_Assignment 1_.
Copy out the section of the human trafficking passage that opens with the words containing "- Fund domestic" and closes with "collection and research.".
_Assignment 2_.
Extend the human trafficking passage by writing what comes after its final sentence.

_Exercise passage_.
------------------------------------------------------------------------

The United States government recently released a document with their plans to combat human trafficking. They list “ten strategic objectives” which are:
- “ Investigate and prosecute traffickers and dismantle the criminal networks that perpetrate trafficking in persons.
- Enhance victim identification and the provision of relief and services for all victims of trafficking.
- Enhance training of stakeholders, including civil society, law enforcement, and government officials, to increase identification of victims.
- Encourage foreign governments to combat trafficking through international diplomacy and engagement.
- Forge and strengthen partnerships and other forms of collaboration to counter trafficking in persons.
- Fund domestic and international anti-trafficking programs focusing on victim identification, prevention, and outreach.
- Integrate anti-trafficking components into relevant government programs.
- Promote public awareness about modern slavery.
- Spur innovation and improve capacity to combat modern slavery through data collection and research.
- Gather and synthesize actionable intelligence to increase the number of domestic and international trafficking prosecutions.”
Walk Free Foundation has published the Global Slavery Index for 2013. It ranks 162 countries according to the number of individuals trafficked, married as children, and smuggled in and out of the country. Mauritania, Haiti, and Pakistan performed worst in the index, while three countries–the United Kingdom, Ireland, and Iceland–tied for the best performance this year.
The US Department of State released its 2013 Trafficking in Persons Report last week. The report, released annually since 2001, summarizes trafficking-related developments around the world. Each country is ranked according to a three-tier system, including Tier 1 (governments praised for their responsiveness to human trafficking), Tier 2 (governments making progress towards prosecuting and preventing human trafficking offenses), and Tier 3 (governments condemned for negligence or complicity in trafficking). The Tier 2 “watch list” is reserved for those countries who might expect to receive a Tier 3 status from the State Department if substantial changes in trafficking-related policy and practice are not made.

------------------------------------------------------------------------

[Records from a data source]

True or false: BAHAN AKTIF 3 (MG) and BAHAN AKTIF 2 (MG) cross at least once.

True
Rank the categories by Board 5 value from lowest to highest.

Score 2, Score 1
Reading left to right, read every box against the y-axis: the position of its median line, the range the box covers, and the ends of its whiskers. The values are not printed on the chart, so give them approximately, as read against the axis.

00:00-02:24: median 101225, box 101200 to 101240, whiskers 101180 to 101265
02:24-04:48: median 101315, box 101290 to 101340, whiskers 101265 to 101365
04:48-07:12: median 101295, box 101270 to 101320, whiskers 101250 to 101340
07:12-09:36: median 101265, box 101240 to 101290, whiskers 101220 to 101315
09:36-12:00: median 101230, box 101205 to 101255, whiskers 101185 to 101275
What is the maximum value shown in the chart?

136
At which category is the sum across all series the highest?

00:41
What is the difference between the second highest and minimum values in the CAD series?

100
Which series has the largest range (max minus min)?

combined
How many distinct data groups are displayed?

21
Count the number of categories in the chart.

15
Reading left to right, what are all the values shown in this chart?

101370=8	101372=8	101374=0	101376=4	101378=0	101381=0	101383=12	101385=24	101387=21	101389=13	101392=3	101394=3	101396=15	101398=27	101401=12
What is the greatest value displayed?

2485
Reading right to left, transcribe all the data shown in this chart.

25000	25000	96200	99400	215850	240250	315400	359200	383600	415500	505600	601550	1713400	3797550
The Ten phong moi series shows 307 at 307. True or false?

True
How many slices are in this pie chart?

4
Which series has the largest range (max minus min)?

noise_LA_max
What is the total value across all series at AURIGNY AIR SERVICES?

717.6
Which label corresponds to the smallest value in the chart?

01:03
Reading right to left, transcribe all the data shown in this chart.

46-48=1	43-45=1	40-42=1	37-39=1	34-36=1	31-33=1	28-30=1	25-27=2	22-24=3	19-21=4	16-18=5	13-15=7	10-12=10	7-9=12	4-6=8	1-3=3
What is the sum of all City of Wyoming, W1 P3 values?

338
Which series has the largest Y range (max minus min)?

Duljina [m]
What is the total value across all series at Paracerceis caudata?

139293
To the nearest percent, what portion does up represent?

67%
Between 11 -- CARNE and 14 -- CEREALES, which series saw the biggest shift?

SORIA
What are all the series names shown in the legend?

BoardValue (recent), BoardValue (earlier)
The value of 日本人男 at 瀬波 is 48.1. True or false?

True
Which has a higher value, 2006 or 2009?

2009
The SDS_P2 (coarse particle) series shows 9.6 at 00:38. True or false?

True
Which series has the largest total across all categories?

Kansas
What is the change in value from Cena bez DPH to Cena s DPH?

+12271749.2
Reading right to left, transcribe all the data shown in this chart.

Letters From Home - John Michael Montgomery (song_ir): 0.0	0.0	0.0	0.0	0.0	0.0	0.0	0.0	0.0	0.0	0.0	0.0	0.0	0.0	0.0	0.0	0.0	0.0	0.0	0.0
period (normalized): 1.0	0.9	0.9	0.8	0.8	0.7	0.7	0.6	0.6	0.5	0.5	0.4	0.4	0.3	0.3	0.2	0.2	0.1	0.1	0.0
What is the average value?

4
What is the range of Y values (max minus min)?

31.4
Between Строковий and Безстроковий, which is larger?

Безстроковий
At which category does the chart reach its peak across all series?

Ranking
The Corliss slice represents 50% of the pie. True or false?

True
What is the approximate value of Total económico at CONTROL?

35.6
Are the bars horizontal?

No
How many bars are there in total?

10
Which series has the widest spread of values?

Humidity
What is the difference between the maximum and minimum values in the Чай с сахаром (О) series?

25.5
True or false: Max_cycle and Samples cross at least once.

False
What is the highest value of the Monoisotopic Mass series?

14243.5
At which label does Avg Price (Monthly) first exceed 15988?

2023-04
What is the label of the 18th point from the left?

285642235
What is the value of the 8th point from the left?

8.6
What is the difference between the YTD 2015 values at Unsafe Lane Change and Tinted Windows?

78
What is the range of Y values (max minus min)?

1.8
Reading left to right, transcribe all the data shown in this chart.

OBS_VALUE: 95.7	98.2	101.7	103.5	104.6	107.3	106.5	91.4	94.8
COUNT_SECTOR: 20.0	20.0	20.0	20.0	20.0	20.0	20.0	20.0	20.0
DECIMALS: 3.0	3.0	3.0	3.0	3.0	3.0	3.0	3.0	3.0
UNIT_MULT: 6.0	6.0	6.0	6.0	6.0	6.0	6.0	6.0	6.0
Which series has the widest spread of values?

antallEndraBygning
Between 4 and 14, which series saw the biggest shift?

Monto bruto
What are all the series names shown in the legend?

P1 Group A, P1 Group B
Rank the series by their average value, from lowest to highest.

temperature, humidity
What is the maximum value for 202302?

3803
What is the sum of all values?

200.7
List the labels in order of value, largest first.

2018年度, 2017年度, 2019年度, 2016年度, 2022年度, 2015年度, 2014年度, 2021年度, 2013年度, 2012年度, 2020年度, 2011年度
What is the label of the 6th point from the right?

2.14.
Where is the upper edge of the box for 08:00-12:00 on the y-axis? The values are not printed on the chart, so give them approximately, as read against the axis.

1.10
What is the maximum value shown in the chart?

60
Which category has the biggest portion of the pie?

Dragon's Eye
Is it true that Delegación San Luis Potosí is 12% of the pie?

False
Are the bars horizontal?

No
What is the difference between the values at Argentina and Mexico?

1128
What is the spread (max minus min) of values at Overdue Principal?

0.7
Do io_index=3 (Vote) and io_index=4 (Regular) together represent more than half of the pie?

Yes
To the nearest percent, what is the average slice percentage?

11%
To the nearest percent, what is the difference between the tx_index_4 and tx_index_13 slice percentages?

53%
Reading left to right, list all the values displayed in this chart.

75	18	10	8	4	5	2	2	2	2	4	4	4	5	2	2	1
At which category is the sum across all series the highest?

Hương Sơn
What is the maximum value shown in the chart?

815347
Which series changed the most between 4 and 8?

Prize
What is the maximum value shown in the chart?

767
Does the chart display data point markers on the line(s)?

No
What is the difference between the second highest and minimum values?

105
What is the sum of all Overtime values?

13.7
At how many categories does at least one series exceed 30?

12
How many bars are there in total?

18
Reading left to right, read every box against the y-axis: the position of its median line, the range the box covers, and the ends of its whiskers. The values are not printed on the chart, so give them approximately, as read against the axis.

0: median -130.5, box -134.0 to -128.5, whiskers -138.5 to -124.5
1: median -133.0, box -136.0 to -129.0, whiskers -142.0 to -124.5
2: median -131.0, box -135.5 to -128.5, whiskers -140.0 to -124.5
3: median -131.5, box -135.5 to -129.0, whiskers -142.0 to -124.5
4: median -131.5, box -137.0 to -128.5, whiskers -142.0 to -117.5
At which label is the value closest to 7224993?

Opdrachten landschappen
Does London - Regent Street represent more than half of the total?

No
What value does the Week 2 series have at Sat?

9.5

------------------------------------------------------------------------

_Answer 1_.
- Fund domestic and international anti-trafficking programs focusing on victim identification, prevention, and outreach.
- Integrate anti-trafficking components into relevant government programs.
- Promote public awareness about modern slavery.
- Spur innovation and improve capacity to combat modern slavery through data collection and research.

_Answer 2_.
The TIP Report, particularly its tier ranking system, has been criticized frequently. For instance, governments that rank poorly are frequently those that eschew positive diplomatic relations with the United States. The Report also determines geographic and thematic eligibility for organizations and service providers seeking grant funding from the U.S. government. Year-to-year changes can cause difficulties for grant applicants, particularly as they related to consistency and sustainability of existing programs.
Nonetheless, the TIP Report continues to serve as a valuable tool for policy makers, advocates, and service providers around the world. In addition to country briefings, the Report includes educational material: a 2013 thematic focus on victim identification, global trafficking-related law enforcement statistics, and a section called “TIP Report Heroes” that honors the outstanding efforts (and best practices) of anti-trafficking advocates. Finally, it should be noted, the Report carries clout. A poor ranking is more than a diplomatic slap on the wrist. It can affect a country’s overall eligibility for U.S.-backed international aid, and can potentially serve as a much-needed impetus for building a new foundation for anti-trafficking efforts nationally or regionally.